Sometimes we need to stop doing what we’re doing and just go outside. We spend so much of our time in our homes or offices or cars that it is increasingly rare for many of us to be outside in nature. Can we learn to stop and simply enjoy the beauty of the natural world? What might we discover if we were to take time to notice and observe, to feel the breeze on our faces and luxuriate in the warmth of the sun for a few moments? Why not stop what you’re doing, step outside and take a deep breath of air – every day?! We can enjoy the serenity of water, trees and plants. We can take time to walk, hike or bicycle outdoors. If we will take the time, nature will restore our inner stillness and bring us peace.
We can learn to slow down. We can train ourselves to eat more slowly, for example, tasting each bite, savoring the flavors and textures, appreciating the gift of nourishing food and drink. It will be good for us. Likewise, when we find ourselves taking the steps two at a time, we can physically slow down, and stop to take a breath… or two… or three, before proceeding calmly to our next task. Driving more slowly can also contribute to our inner peace of mind. We can use travel time to think about our lives and to notice the things we’re passing. Driving can become a joy instead of an irritant.

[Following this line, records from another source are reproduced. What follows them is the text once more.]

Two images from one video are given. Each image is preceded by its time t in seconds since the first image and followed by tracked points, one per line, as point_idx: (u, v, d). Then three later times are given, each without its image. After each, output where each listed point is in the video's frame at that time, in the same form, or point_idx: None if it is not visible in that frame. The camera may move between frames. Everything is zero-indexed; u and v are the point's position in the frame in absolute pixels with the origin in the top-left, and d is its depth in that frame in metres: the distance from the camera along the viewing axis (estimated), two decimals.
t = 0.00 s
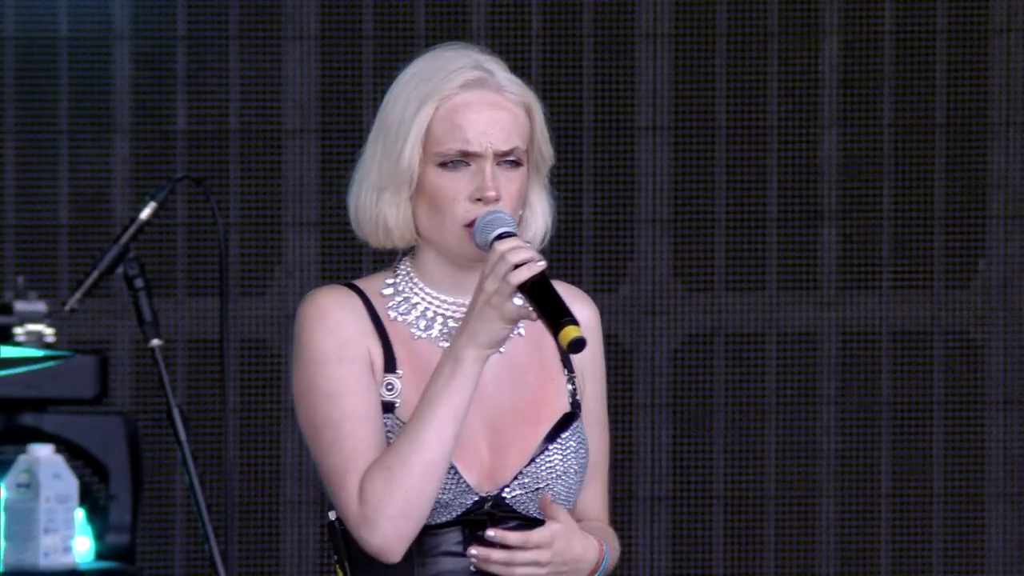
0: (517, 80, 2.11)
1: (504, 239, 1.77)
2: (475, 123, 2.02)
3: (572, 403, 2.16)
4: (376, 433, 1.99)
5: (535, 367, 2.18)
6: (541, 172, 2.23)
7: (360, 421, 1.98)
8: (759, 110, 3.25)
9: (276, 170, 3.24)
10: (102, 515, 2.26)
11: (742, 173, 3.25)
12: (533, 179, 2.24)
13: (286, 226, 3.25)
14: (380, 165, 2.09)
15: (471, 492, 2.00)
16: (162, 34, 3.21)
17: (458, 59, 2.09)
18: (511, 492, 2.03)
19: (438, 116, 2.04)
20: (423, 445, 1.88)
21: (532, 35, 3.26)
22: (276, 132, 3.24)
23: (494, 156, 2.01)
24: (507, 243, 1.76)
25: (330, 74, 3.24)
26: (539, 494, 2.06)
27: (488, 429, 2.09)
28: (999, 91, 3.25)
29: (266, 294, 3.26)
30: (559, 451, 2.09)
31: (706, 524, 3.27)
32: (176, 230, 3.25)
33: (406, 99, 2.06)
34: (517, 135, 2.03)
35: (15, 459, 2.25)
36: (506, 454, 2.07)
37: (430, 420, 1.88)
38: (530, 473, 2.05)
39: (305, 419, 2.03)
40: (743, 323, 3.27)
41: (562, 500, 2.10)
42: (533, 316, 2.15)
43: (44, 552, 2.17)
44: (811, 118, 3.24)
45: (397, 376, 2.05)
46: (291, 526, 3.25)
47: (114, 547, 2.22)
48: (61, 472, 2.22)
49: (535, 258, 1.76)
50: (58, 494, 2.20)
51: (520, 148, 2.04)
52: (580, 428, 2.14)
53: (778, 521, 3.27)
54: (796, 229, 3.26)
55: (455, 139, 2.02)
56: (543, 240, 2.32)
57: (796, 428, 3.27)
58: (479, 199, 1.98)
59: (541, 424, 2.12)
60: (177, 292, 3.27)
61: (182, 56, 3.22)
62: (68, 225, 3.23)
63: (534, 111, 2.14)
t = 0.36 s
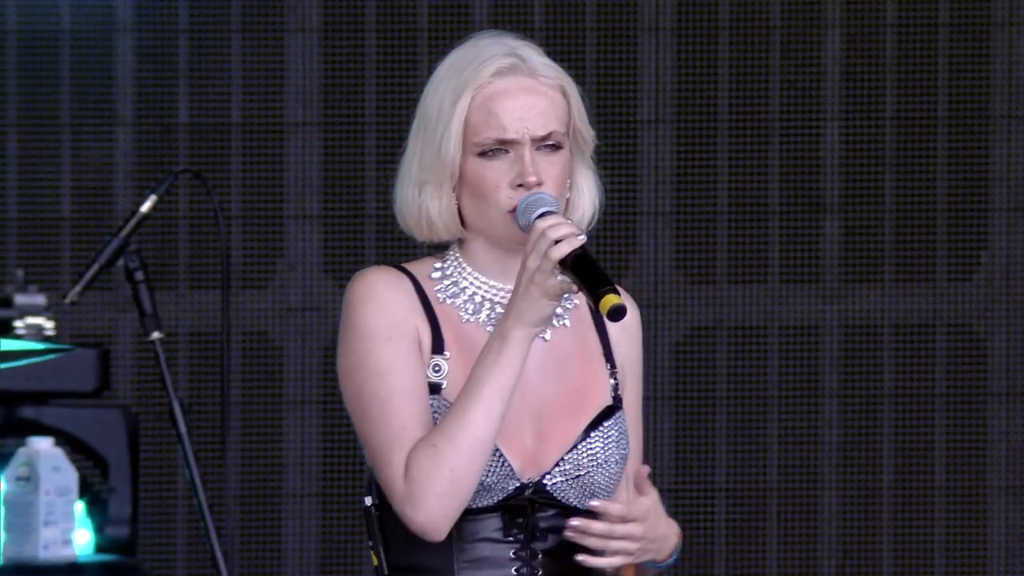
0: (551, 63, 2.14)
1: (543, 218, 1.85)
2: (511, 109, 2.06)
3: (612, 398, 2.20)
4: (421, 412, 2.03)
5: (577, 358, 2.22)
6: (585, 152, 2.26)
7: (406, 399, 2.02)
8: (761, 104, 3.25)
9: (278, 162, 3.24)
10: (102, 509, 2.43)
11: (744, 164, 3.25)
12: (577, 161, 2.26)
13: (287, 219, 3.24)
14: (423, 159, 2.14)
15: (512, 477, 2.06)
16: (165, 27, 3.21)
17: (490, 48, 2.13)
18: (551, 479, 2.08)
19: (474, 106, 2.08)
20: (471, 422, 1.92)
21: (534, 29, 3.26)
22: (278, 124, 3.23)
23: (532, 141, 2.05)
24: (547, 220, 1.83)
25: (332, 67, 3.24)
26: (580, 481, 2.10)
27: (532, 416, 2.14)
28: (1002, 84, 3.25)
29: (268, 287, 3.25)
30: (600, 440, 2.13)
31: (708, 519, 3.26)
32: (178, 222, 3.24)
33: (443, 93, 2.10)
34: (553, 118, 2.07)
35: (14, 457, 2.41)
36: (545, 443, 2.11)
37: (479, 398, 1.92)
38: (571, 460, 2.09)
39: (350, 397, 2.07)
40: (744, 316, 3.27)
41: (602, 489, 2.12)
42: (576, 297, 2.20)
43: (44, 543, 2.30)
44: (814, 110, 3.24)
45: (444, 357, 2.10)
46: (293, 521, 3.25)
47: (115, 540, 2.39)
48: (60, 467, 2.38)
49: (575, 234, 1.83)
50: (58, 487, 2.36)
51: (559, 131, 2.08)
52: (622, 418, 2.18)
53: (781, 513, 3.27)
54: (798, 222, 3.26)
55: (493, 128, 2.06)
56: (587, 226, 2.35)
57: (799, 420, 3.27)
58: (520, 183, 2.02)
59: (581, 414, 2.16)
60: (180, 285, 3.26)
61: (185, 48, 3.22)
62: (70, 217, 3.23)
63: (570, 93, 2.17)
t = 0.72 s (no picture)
0: (562, 61, 2.13)
1: (550, 215, 1.82)
2: (520, 109, 2.05)
3: (632, 395, 2.18)
4: (426, 407, 2.02)
5: (596, 354, 2.19)
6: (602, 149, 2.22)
7: (411, 394, 2.01)
8: (763, 103, 3.25)
9: (281, 161, 3.24)
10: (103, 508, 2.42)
11: (748, 162, 3.25)
12: (593, 158, 2.23)
13: (290, 218, 3.24)
14: (434, 158, 2.13)
15: (523, 469, 2.05)
16: (168, 27, 3.22)
17: (501, 47, 2.12)
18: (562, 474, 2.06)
19: (482, 106, 2.07)
20: (471, 417, 1.90)
21: (538, 25, 3.25)
22: (281, 123, 3.23)
23: (540, 141, 2.03)
24: (552, 218, 1.81)
25: (335, 66, 3.24)
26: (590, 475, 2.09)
27: (543, 410, 2.12)
28: (1004, 83, 3.26)
29: (271, 286, 3.25)
30: (611, 431, 2.12)
31: (711, 518, 3.26)
32: (181, 221, 3.24)
33: (451, 93, 2.09)
34: (562, 118, 2.05)
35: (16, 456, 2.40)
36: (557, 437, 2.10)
37: (481, 393, 1.91)
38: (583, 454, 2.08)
39: (359, 390, 2.06)
40: (746, 315, 3.28)
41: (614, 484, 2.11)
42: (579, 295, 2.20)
43: (44, 542, 2.29)
44: (816, 110, 3.24)
45: (455, 352, 2.09)
46: (296, 519, 3.25)
47: (116, 538, 2.36)
48: (62, 466, 2.37)
49: (581, 232, 1.80)
50: (60, 487, 2.35)
51: (568, 130, 2.06)
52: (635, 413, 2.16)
53: (784, 511, 3.28)
54: (801, 222, 3.26)
55: (502, 128, 2.04)
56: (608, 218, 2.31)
57: (802, 419, 3.27)
58: (528, 183, 2.00)
59: (595, 410, 2.14)
60: (182, 284, 3.26)
61: (187, 50, 3.22)
62: (72, 216, 3.23)
63: (583, 93, 2.15)
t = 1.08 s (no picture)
0: (550, 64, 2.13)
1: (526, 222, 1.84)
2: (507, 110, 2.05)
3: (614, 387, 2.19)
4: (403, 412, 2.05)
5: (576, 350, 2.20)
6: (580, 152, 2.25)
7: (388, 400, 2.05)
8: (760, 101, 3.25)
9: (279, 158, 3.24)
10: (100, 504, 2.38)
11: (745, 160, 3.25)
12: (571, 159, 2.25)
13: (288, 216, 3.24)
14: (416, 152, 2.14)
15: (506, 468, 2.07)
16: (165, 25, 3.22)
17: (490, 45, 2.12)
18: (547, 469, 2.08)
19: (470, 104, 2.07)
20: (448, 424, 1.94)
21: (535, 24, 3.25)
22: (279, 121, 3.23)
23: (524, 144, 2.04)
24: (529, 224, 1.83)
25: (332, 62, 3.24)
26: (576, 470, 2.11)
27: (523, 409, 2.13)
28: (1003, 80, 3.25)
29: (268, 283, 3.25)
30: (593, 426, 2.13)
31: (708, 515, 3.26)
32: (178, 218, 3.24)
33: (439, 89, 2.09)
34: (548, 122, 2.06)
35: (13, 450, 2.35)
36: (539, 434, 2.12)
37: (457, 398, 1.95)
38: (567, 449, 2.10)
39: (337, 399, 2.10)
40: (744, 313, 3.27)
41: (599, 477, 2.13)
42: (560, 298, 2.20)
43: (42, 540, 2.26)
44: (813, 107, 3.24)
45: (432, 354, 2.12)
46: (293, 518, 3.25)
47: (113, 536, 2.34)
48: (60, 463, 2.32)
49: (556, 238, 1.82)
50: (57, 484, 2.30)
51: (554, 135, 2.07)
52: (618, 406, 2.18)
53: (781, 510, 3.27)
54: (798, 218, 3.25)
55: (487, 128, 2.05)
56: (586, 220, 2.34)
57: (800, 416, 3.27)
58: (511, 186, 2.02)
59: (578, 404, 2.16)
60: (180, 282, 3.26)
61: (185, 46, 3.21)
62: (70, 214, 3.23)
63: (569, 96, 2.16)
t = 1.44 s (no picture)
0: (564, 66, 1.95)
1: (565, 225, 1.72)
2: (530, 112, 1.88)
3: (617, 384, 2.03)
4: (424, 411, 1.87)
5: (580, 347, 2.05)
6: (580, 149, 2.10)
7: (409, 399, 1.85)
8: (756, 101, 3.25)
9: (274, 157, 3.24)
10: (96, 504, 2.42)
11: (740, 159, 3.26)
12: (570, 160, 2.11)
13: (284, 215, 3.24)
14: (429, 155, 1.95)
15: (522, 467, 1.90)
16: (160, 24, 3.21)
17: (502, 46, 1.92)
18: (560, 469, 1.93)
19: (490, 108, 1.89)
20: (482, 426, 1.78)
21: (530, 23, 3.26)
22: (275, 121, 3.23)
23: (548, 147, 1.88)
24: (569, 228, 1.71)
25: (328, 61, 3.24)
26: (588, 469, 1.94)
27: (532, 407, 1.97)
28: (998, 81, 3.26)
29: (263, 283, 3.25)
30: (605, 424, 1.97)
31: (703, 515, 3.27)
32: (174, 219, 3.24)
33: (454, 93, 1.91)
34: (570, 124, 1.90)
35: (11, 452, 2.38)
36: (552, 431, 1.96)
37: (490, 400, 1.78)
38: (578, 446, 1.94)
39: (348, 401, 1.91)
40: (740, 313, 3.27)
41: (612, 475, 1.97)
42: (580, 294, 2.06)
43: (39, 539, 2.29)
44: (808, 106, 3.25)
45: (444, 355, 1.93)
46: (289, 517, 3.25)
47: (111, 535, 2.39)
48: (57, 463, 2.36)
49: (600, 244, 1.70)
50: (54, 484, 2.33)
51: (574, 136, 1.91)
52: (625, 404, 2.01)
53: (776, 510, 3.28)
54: (792, 217, 3.26)
55: (509, 131, 1.87)
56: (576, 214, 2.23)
57: (795, 415, 3.27)
58: (535, 189, 1.86)
59: (587, 401, 1.99)
60: (175, 281, 3.26)
61: (180, 45, 3.21)
62: (65, 213, 3.23)
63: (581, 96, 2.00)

Why not give up multi-tasking and try focusing on one thing at a time? When we feel the urge to jump to another task, we can pause and breathe, re-centering ourselves in the present moment. Whatever we’re doing, we can try to be fully present, appreciating every aspect of the task before us, and giving thanks to God for the skill to do it. If you’re washing dishes or sweeping the floor or doing the laundry, give yourself permission to enjoy the task. “Whatever you do, in word or deed,” Saint Paul encourages us, “do everything in the name of the Lord Jesus, giving thanks to God the Father through him” (Colossians 3:17).
Finally, we can practice breathing. When we find ourselves going too fast or stressing out, we can learn to pause and take a deep breath, feeling the fresh air coming into our bodies, and breathing out all tension and anxiety. By focusing on each breath, we can bring ourselves back to the present and slow ourselves down.
I wonder how our relationship to time would change if we were to choose to do less, to slacken our pace, and to remain mindful throughout the day. I’m certain the quality of our days would increase.
Take a moment to breathe now, to let go of any stress or worry you may be carrying, and to entrust yourself entirely to God’s loving care and goodness.
“Drop thy still dews of quietness, till all our strivings cease;
take from our souls the strain and stress, and let our ordered lives confess
the beauty of thy peace.” (The Hymnal 1982, #652, verse 4)
- This 2006 study was conducted by Richard Wiseman, Professor of the Public Understanding of Psychology at the University of Herfordshire in the United Kingdom.